Wawancara tidak hanya dilakukan di Indonesia, tapi juga pada pelarian di luar negeri. Kaset-kaset yang ada sekarang dibagi menjadi tiga: satu disimpan di Institut Sejarah Sosial (IISG) di Amsterdam, satu di Monash, dan satu di sekolah Mbrosot. IISG konsultasi intensif dengan Hersri untuk menentukan meta data seperti kata kunci dan cuplikan untuk masig-masing rekaman.

Digitalisasi di sekolah Mbrosot sendiri tidak secanggih di IISG, tapi saat ini sedang dikerjakan di bawah supervisi Monash. Ada beberapa yang masih belum lengkap ditranskrip, tapi semuanya sudah diubah dalam bentuk digital. Sayangnya dokumentasi-dokumentasi ini belum dilirik oleh mahasiswa-mahasiswa sejarah lokal.
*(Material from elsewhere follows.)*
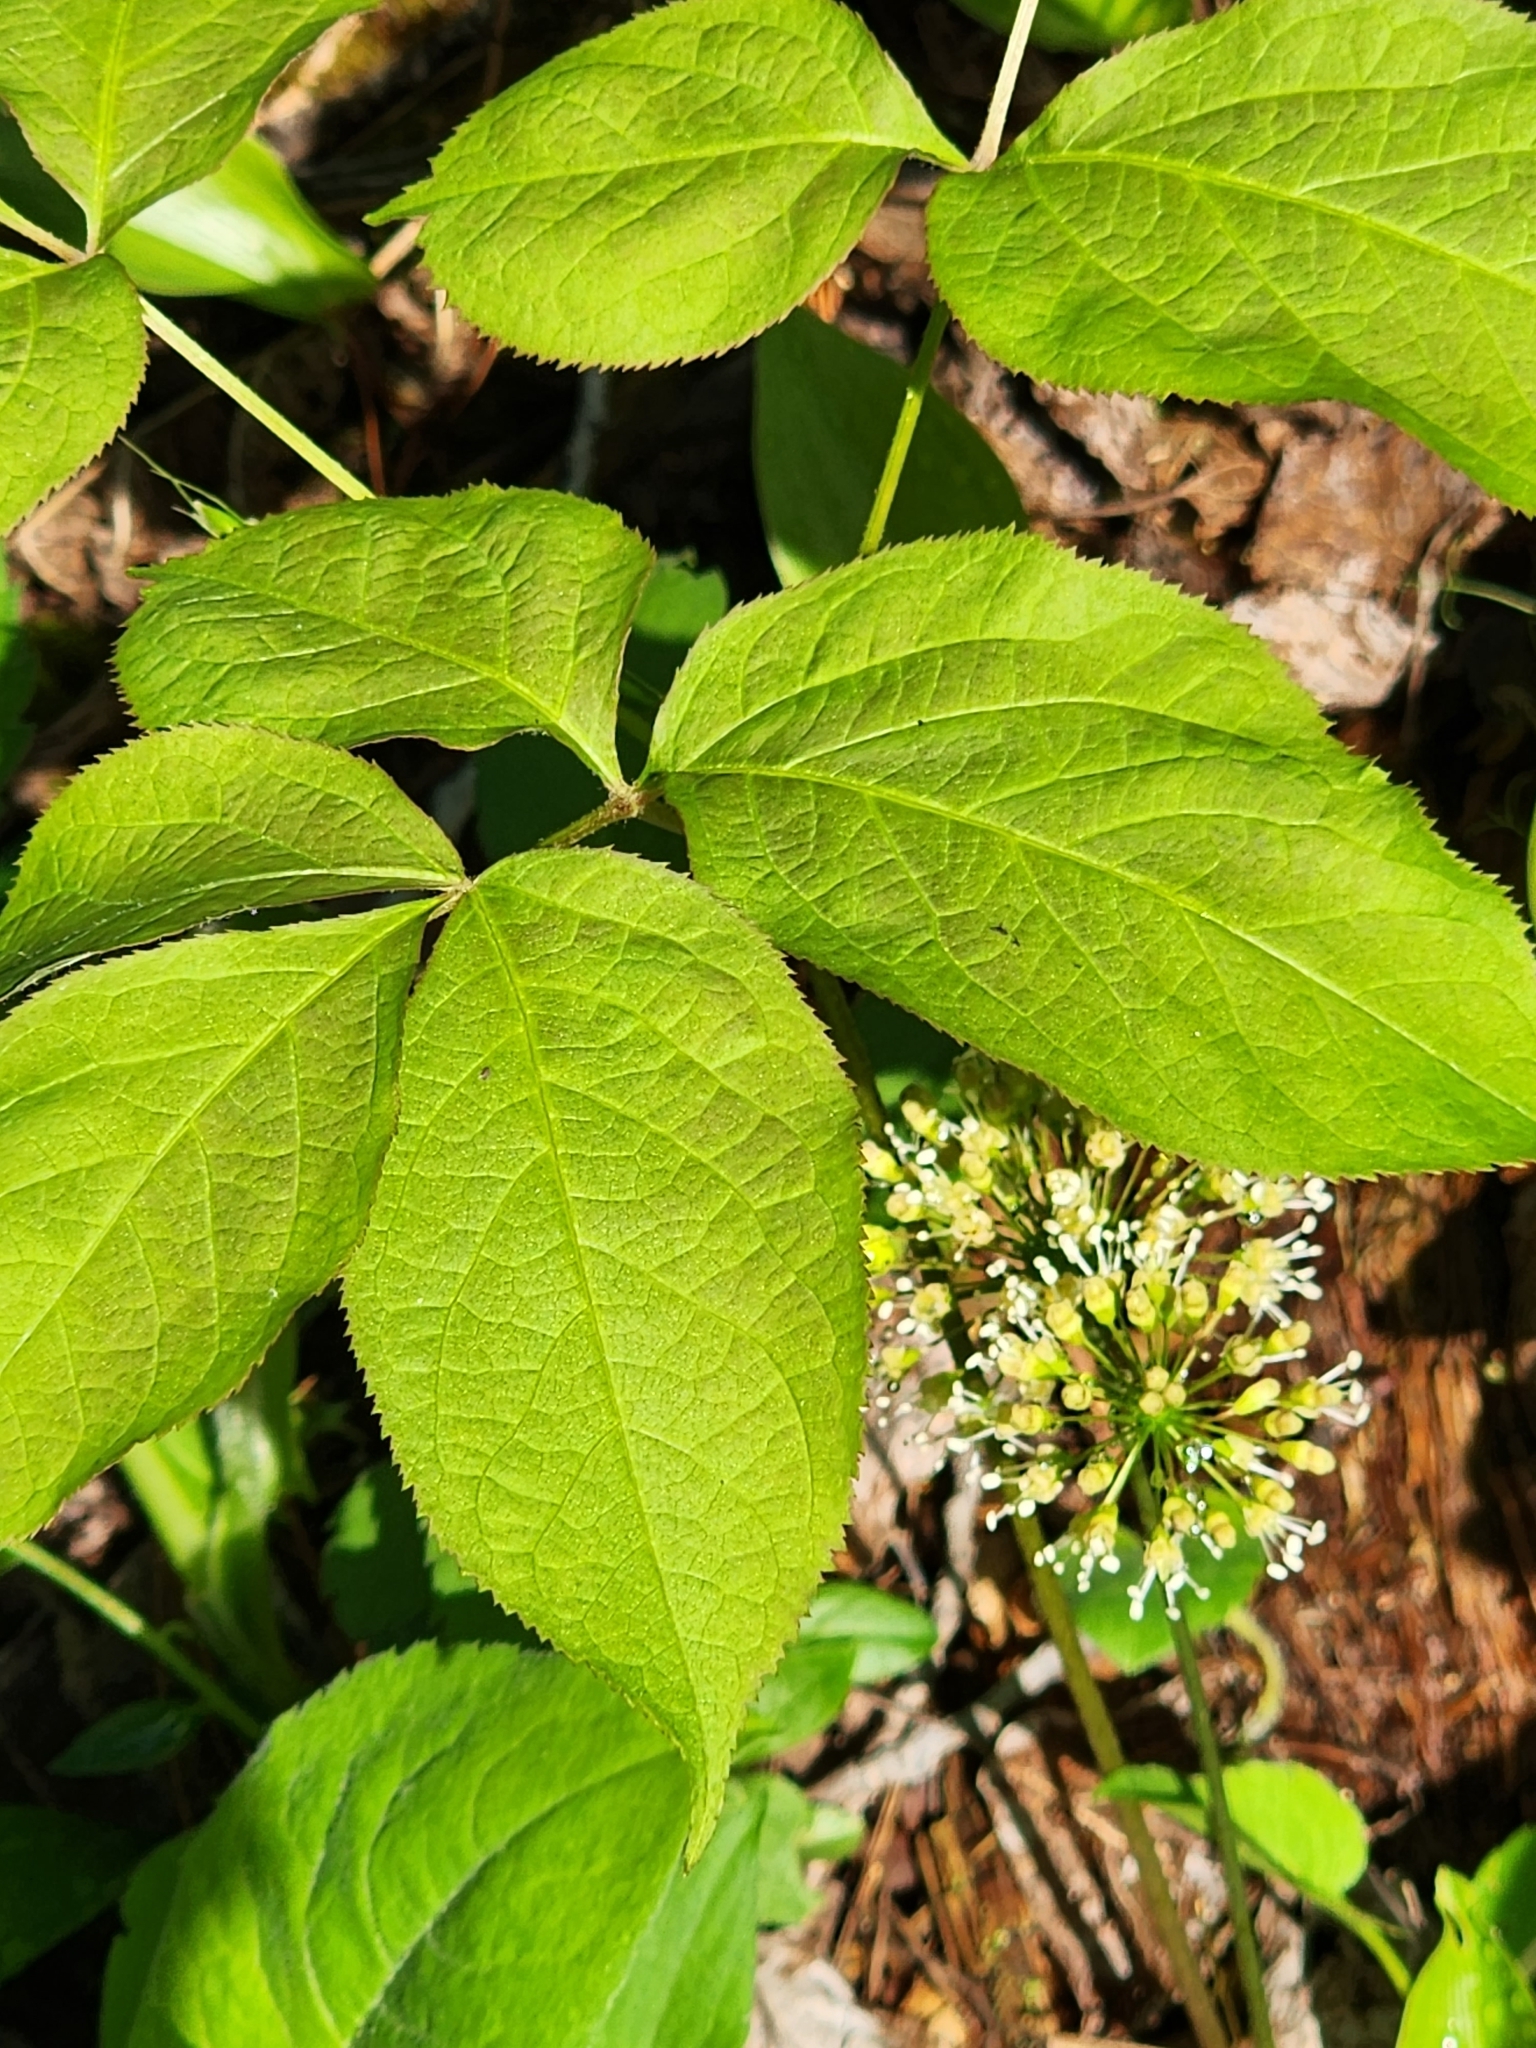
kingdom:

Sebagian dari hasilnya sudah dimasukkan dalam bukunya, Memoar Pulau Buru.  

Berikutnya, Ita bercerita bagaimana peran perempuan sangat kurang dibahas, apalagi dalam kaitannya dengan 65. Saskia Wieringa telah menuliskan sejarah gerakan perempuan, tapi belum ada yang membahas kisah-kisah perempuan biasa. Ita sendiri telah terlibat dengan sejarah perempuan sejak tahun 1970an. Padahal dia melihat bagaimana kekerasan seksual digunakan sebagai alat untuk melumpuhkan bangsa. Dalam melakukan sejarah lisan ini, dia melakukan pengecekan ulang mengenai ingatan dengan data-data di perpustakaan. (Ita merekomendasikan buku Oral History: Understanding Qualitative Research sebagai panduan.) Ita cukup ketat dalam menentukan seleksi narasi perempuan. “Karena pola kekerasan dan tempat penahanan untuk kader besar, menengah dan kecil itu berbeda,” jelasnya. Begitu pula pola-pola di berbagai daerah pun berbeda-beda. Jadi, perlu diperhatikan, (1) kedudukan kader, (2) lokasi, (3) pola kekerasannya bagaimana, dan (4) siapa pelakunya.

Selain rekaman-rekaman audio dan tulisan, mereka juga mengumpulkan berbagai artefak dari pulau Buru, seperti baju dengan nomer tahanan, rantang-rantang, rokok linting, kartu pos, foto, jarum akupunktur, kertas rokok dengan tulisan-tulisan, dan sebagainya. Harapannya nanti juga akan ada museum kecil mengenai 65 di sekolah Mbrosot.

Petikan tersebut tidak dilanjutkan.